Marvel’s current Spider-Man saga is called “Spider-Verse,” and it aims to bring together all of the incarnations of the character that have appeared throughout the decades, as they prepare for battle against a villain named Morlun. And there are more versions of Spider-Man than you might think: They range from the classic Peter Parker rendition created by Stan Lee and Steve Ditko, and published continuously since 1963, to the recent “Ultimate” version of the character in which a black teenager named Miles Morales wears the webs, and dozens–or more–of variation in-between. Just how obscure do the various Spider-Men go? If you read original copies of Marvel’s 1970’s output, you may be familiar with a series of ads that featured Spider-Man beating his enemies by distracting them with various Hostess snack cakes–Cupcakes, Twinkies, Fruit Pies, and more weaponized diabetes delivery devices.
As it turns out in Spider-Verse #1, though, a one-page strip written by Spider-Verse mastermind Dan Slott and illustrated by Ty Templeton reveals that Spider-Man’s skill with deploying well-placed snack foods is insufficient when it comes time to distract Morlun.

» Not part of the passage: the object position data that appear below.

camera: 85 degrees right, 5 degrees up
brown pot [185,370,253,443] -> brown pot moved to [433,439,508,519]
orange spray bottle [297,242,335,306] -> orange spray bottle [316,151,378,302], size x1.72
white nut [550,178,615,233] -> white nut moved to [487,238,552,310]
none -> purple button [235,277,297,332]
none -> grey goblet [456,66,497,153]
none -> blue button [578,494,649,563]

Decades after his original appearance, it seems, Twinkieverse Spider-Man meets a rather grim end.
It’s a fun callback to one of the more iconic uses of Marvel’s flagship character in advertising–and one that creative, nostalgic folks have recalled in recent years when promoting everything from Breaking Bad to Denver Broncos slot receiver Wes Welker and Old Spice. Alas, if only Spider-Man knew that Morlun was more of a Tastykake demon.